KUTIPAN HALAMAN
.....

PERAN PEREMPUAN PESISIR: PEJUANG KEMERDEKAAN KELUARGA DAN LINGKUNGAN – PART 2

Data Koalisi Rakyat Untuk Keadilan Perikanan (KIARA) menjelaskan para perempuan nelayan mampu memberikan kontribusi ekonomi lebih dari 60% bagi perekonomian keluarga. (Gambar: Mongabay Indonesia)

Peran perempuan dalam memperjuangkan kemerdekaan dan kesejahteraan ini tidak lantas hilang ditelan masa. Hingga sekarang, perempuan masih berjibaku dalam memerdekakan hak mereka dan hak komunitasnya, tidak terlepas dari para perempuan pesisir di beberapa daerah di Indonesia yang akan KORAL ceritakan pada artikel khusus Hari Kemerdekaan Republik Indonesia bertajuk Peran Perempuan Pesisir: Pejuang Kemerdekaan Keluarga Dan Lingkungan – Part 2.

Peran Perempuan Pesisir dalam Kehidupan Maritim

Perempuan yang menghuni daerah pesisir dihadapkan pada perbedaan kultur, geografis, dan demografis dengan perempuan yang hidup dan menghuni daerah perkotaan. Secara kultur, sebagian besar perempuan pesisir hidup dalam sistem budaya patriarki dengan suami dan anak-anak mereka, dimana peran perempuan mendominasi kehidupan rumah tangga sebagai Istri dan Ibu. Mereka juga dituntut patuh dan turut serta mendukung keputusan dan bahkan pekerjaan suami sebagai kepala keluarga. Secara demografis, tingkat pendidikan yang dimiliki warga pesisir pun sebagian besar hanya menempuh wajib sekolah 9-12 tahun saja. Perbedaan inilah yang kemudian membuat peran mereka berbeda dengan peran perempuan pada sektor lain ataupun di daerah lain seperti perkotaan.

Ada tiga peran yang harus dilakoni perempuan pesisir dari sisi domestik (Rumah Tangga), ekonomi, dan komunitas. Menurut Caroline Moser, ketiga peran tersebut dilakoni oleh perempuan pesisir dalam kehidupan mereka sehari-hari. Laut masih menjadi ranah atau ‘ladang’ bagi para lelaku untuk menghabiskan waktunya menangkap ikan dan hasil laut lainnya. Biasanya, para laki-laki akan menghabiskan waktu seharian atau bahkan berhari-hari untuk melaut. Peran perempuan cenderung besar di darat atau daerah pesisir. Nantinya ketika para laki-laki sudah pulang melaut, merekalah yang akan membersihkan, mengelola hasil laut itu untuk dijadikan bahan masakan rumah atau dijual kepada pembeli atau pedagang di Pasar.

.....

INFORMASI YANG DIBERIKAN
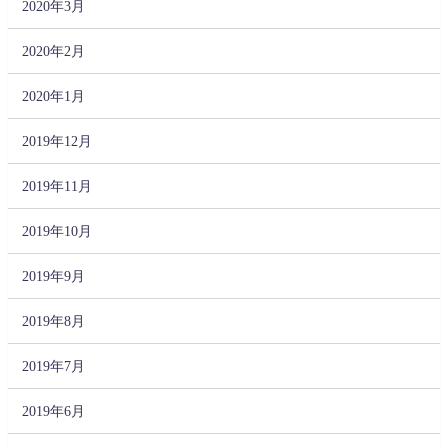
2020年3月
2020年2月
2020年1月
2019年12月
2019年11月
2019年10月
2019年9月
2019年8月
2019年7月
2019年6月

.....

TUGAS ANDA
Susunlah kembali paragraf kutipan tentang perempuan pesisir yang diawali "Perempuan yang menghuni daerah pesisir" menjadi daftar poin yang tetap memuat fakta-fakta utamanya.

JAWABAN TERTULIS
- Perempuan pesisir menghadapi perbedaan kultur, geografis, dan demografis dibandingkan perempuan yang tinggal di perkotaan.
- Secara kultur, sebagian besar dari mereka hidup dalam sistem budaya patriarki bersama suami dan anak-anak. Peran mereka mendominasi kehidupan rumah tangga sebagai istri dan ibu.
- Mereka dituntut patuh serta turut mendukung keputusan, bahkan pekerjaan, suami sebagai kepala keluarga.
- Secara demografis, sebagian besar warga pesisir hanya menempuh wajib sekolah 9–12 tahun.
- Perbedaan-perbedaan ini membuat peran mereka berbeda dari peran perempuan di sektor lain atau di daerah lain seperti perkotaan.